Total revenues in English football amounted to
£3.2 billion - £2.5 billion in the Premiership; $435 million in the
Championship and £200 million for Divisions 1 & 2. Spreading tis £200 million across the 48
clubs in these divisions equally would give individual turnover of £4.1 million
but more accurately the allocation should be weighted towards the teams in
Division 1. Refining the Accrington
Stanley turnover along these lines would give turnover of say, £2 million and
hence a valuation of £2.4 million.
Using venture capital provided by Investec of 75%,
Brusselsblue needs only find £600,000 himself – a drop in the ocean to a
European bureaucrat who has been tucking away schillings at the expense of the
Irish taxpayers for years.
Any hey presto, a Belgian owner for Stanley and
a pension income stream for the Stillorgan corner-boy – funded out of replica
shirt sales to “the Irish guys”.
Internationally the
Germans have it right
The Germans have an uncanny habit of winning
the World and European Championships.
Based on technically superiority we might think. Yes, this is undoubtedly a contributory
factor but what it probably overlooked is that the Bundesliga is arguably one
of the best administered and financially sound leagues in Europe.
Its’ revenue surprisingly surpasses La Liga and
it is second only to the Premiership with turnover of €2 billion (Premiership
€2.9 billion). Along with the
Premiership it makes an operating profit - €264 million; Premiership €90 ml –
operating profit being defined as results before losses on player purchases
transfers. The latter item turns the
Premiership operating profit of €90 million into a total loss of €380 million.
Wage control is prudently managed in the
Bundesliga and with a wage to revenue ratio of 51%. Unlike the Premiership, broadcast revenue is
not the largest single source of revenue.
Another feature of most Bundesliga clubs is
that they are fan-owned via the” Verein” system which dictates that each must
apply the “50 plus 1” ownership structure i.e. no majority shareholder. If applied correctly, the fans retain
control. While this may limit
investment, it certainly ensures that the League effectively is run by persons
more interested in football than in financial return.
Interestingly the
prime example of where this system has been manipulated is Hoffenheim, who
assisted by an injection of more than €250 million from an ex-player, achieved
promotion from non-league to the senior leagues and then the Bundesliga in
2008, where they finished runner-up. This meteoric rise was accompanied by a
popularity in Germany similar to that afforded to Chelsea and Manchester City
in the UK, i.e. nil outside their own fan base.
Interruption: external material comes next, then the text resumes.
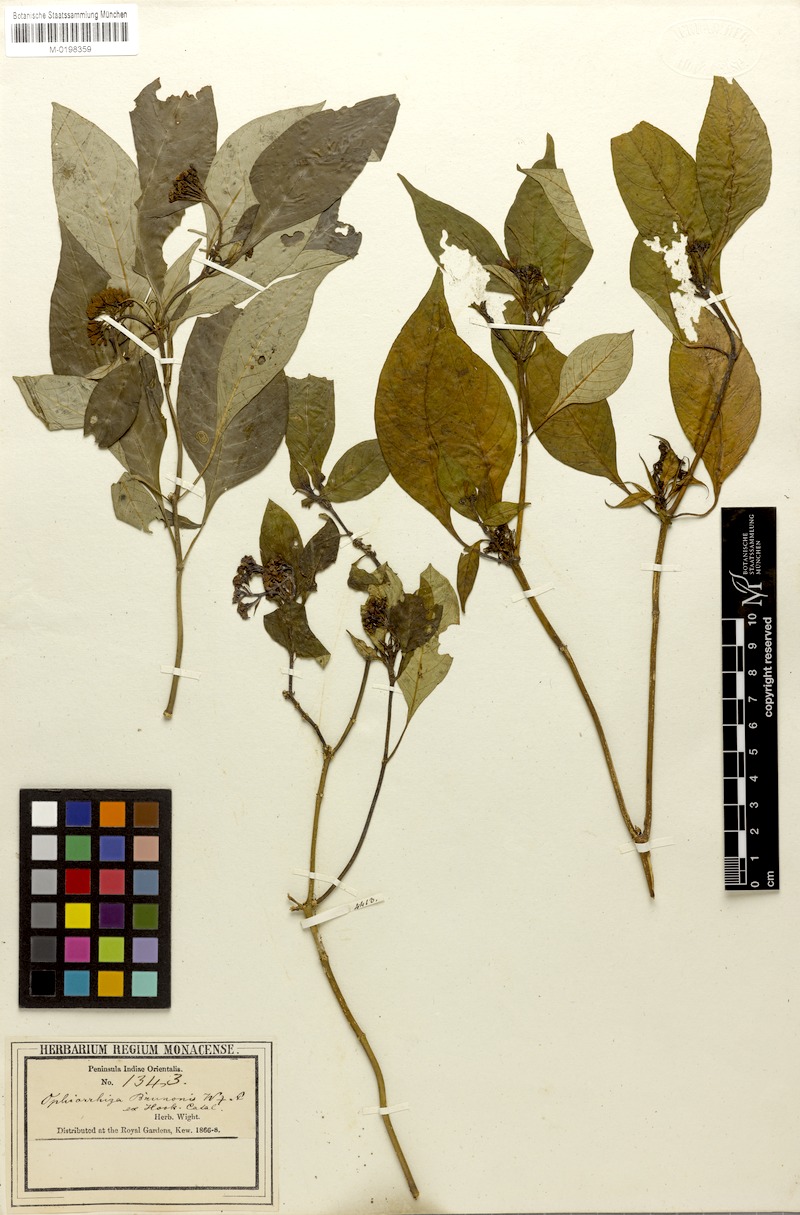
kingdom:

Aside from this example, the Bundesliga appears to maintain as many of the facets of a football league as opposed to a
share price index, than any other league in Europe. Hard to prove or dis-prove but could this
explain in any way why the German national team continues to throve while
England, drawing from the Premiership (where reverse principles appear to
apply) have deteriorated rapidly in recent years. Interesting thought.